Światowy rynek mody należy do dwóch największych gigantów, a są nimi LVMH i Kering. W tym roku Kering wykupił udziały takich marek jak Christopher Kane i Altuzarra, co wcale nie oznacza, że drugi luksusowy konglomerat nie dotrzymuje mu kroku.
Do grupy LVMH (Louis Vuitton Moët Hennessy) dołączył właśnie Nicholas Kirkwood. Francuski koncern skupiający największe światowe marki takie jak m.in. Louis Vuitton, Céline, Loewe, Fendi, Donna Karan, Givenchy, Marc Jacobs, Kenzo i Emilio Pucci wykupił właśnie udziały brytyjskiego projektanta obuwia.

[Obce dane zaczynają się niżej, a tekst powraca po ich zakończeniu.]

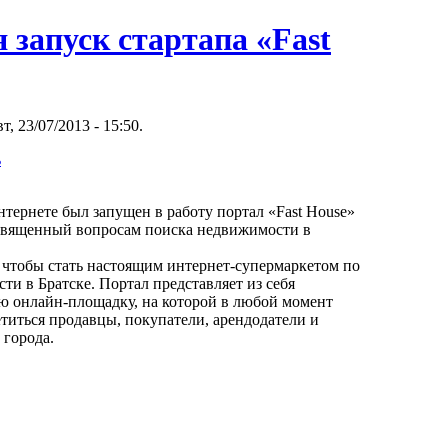
 запуск стартапа «Fast
вт, 23/07/2013 - 15:50.
ь
интернете был запущен в работу портал «Fast House»
освященный вопросам поиска недвижимости в
, чтобы стать настоящим интернет-супермаркетом по
и в Братске. Портал представляет из себя
ю онлайн-площадку, на которой в любой момент
титься продавцы, покупатели, арендодатели и
 города.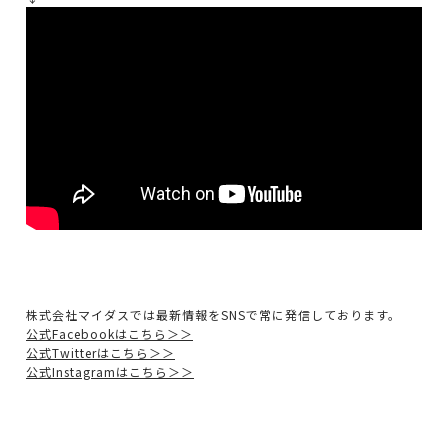
株式会社マイダスでは最新情報をSNSで常に発信しております。
公式Facebookはこちら＞＞
公式Twitterはこちら＞＞
公式Instagramはこちら＞＞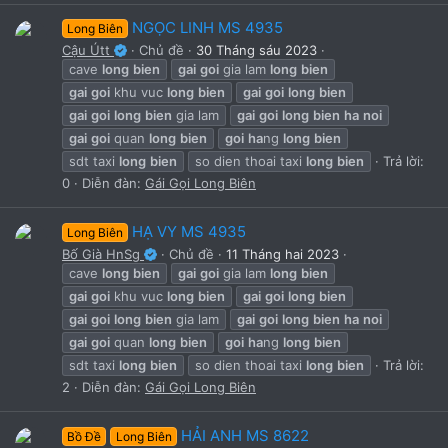
NGỌC LINH MS 4935
Long Biên
Cậu Útt
Chủ đề
30 Tháng sáu 2023
cave
long
bien
gai
goi
gia lam
long
bien
gai
goi
khu vuc
long
bien
gai
goi
long
bien
gai
goi
long
bien
gia lam
gai
goi
long
bien
ha
noi
gai
goi
quan
long
bien
goi
ha
ng
long
bien
sdt taxi
long
bien
so dien thoai taxi
long
bien
Trả lời:
0
Diễn đàn:
Gái Gọi Long Biên
HẠ VY MS 4935
Long Biên
Bố Già HnSg
Chủ đề
11 Tháng hai 2023
cave
long
bien
gai
goi
gia lam
long
bien
gai
goi
khu vuc
long
bien
gai
goi
long
bien
gai
goi
long
bien
gia lam
gai
goi
long
bien
ha
noi
gai
goi
quan
long
bien
goi
ha
ng
long
bien
sdt taxi
long
bien
so dien thoai taxi
long
bien
Trả lời:
2
Diễn đàn:
Gái Gọi Long Biên
HẢI ANH MS 8622
Bồ Đề
Long Biên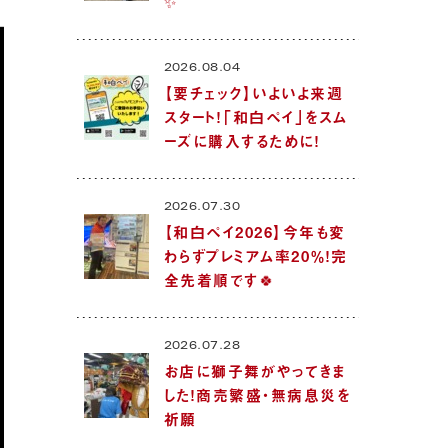
✨
2026.08.04
【要チェック】いよいよ来週
スタート！「和白ペイ」をスム
ーズに購入するために！
2026.07.30
【和白ペイ2026】今年も変
わらずプレミアム率20％！完
全先着順です🍀
2026.07.28
お店に獅子舞がやってきま
した！商売繁盛・無病息災を
祈願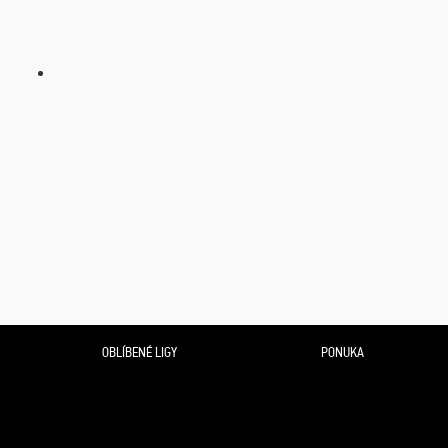
OBLÍBENÉ LIGY
PONUKA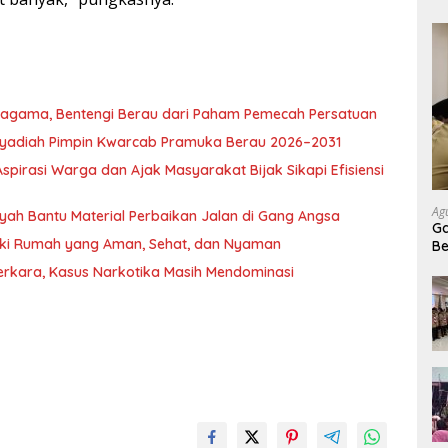
ragama, Bentengi Berau dari Paham Pemecah Persatuan
l Syadiah Pimpin Kwarcab Pramuka Berau 2026–2031
pirasi Warga dan Ajak Masyarakat Bijak Sikapi Efisiensi
Ag
nsyah Bantu Material Perbaikan Jalan di Gang Angsa
Ga
iki Rumah yang Aman, Sehat, dan Nyaman
Be
Pe
erkara, Kasus Narkotika Masih Mendominasi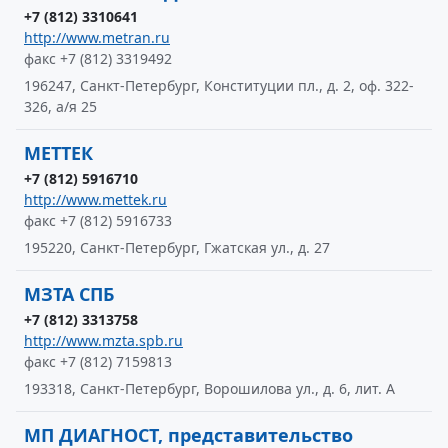
+7 (812) 3310641
http://www.metran.ru
факс +7 (812) 3319492
196247, Санкт-Петербург, Конституции пл., д. 2, оф. 322-
326, а/я 25
МЕТТЕК
+7 (812) 5916710
http://www.mettek.ru
факс +7 (812) 5916733
195220, Санкт-Петербург, Гжатская ул., д. 27
МЗТА СПБ
+7 (812) 3313758
http://www.mzta.spb.ru
факс +7 (812) 7159813
193318, Санкт-Петербург, Ворошилова ул., д. 6, лит. А
МП ДИАГНОСТ, представительство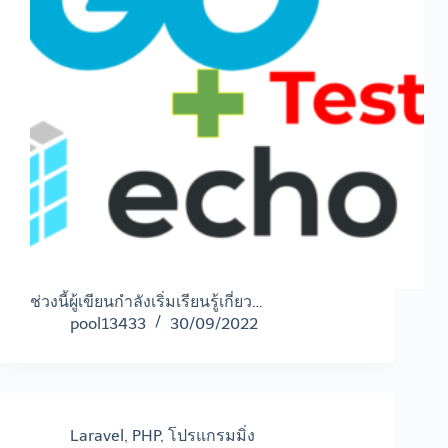
ช่วงนี้ผู้เขียนกำลังเริ่มเรียนรู้เกี่ยว…
pool13433
30/09/2022
Laravel
,
PHP
,
โปรแกรมมิ่ง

Jak podkreśla Kirkwood w oficjalnym oświadczeniu, czuje wielką ekscytację i dumę z powodu powyższej współpracy. „LVMH jest domem dla najbardziej znanych i szanowanych marek i talentów w naszej branży oraz ma doskonałe rozumienie pojęcia luksusu. Od mojego pierwszego spotkania z Delphine Arnault i Pierre-Yves Roussel z LVMH, to było oczywiste, że koncern będzie najlepszym partnerem dla naszej marki. Cenimy te same wartości w projektowaniu, kreatywności i rzemiośle”.
„Cieszymy się z przyjścia Nicholasa Kirkwooda do grupy LVMH. Talent Nicholasa w projektowaniu obuwia jest wyjątkowy i jestem szczególnie pod wrażeniem jego zaangażowania w innowację i rzemiosło. Po naszych spotkaniach byłam zaskoczona jego przedsiębiorczością i odkryłam, że oboje mamy podobną wizję i poglądy” – wyznała Delphine Arnault, zastępca dyrektora generalnego LHVH oraz córka Bernarda Arnault.
Szczegółów dotyczących warunków sprzedaży udziałów marki Nicholasa Kirkwooda jeszcze nie znamy. Pojawiły się jednak nowe spekulacje na temat dalszych planów francuskiego koncernu, które zakładają przyjęcie w swoje szeregi J.W. Andersona.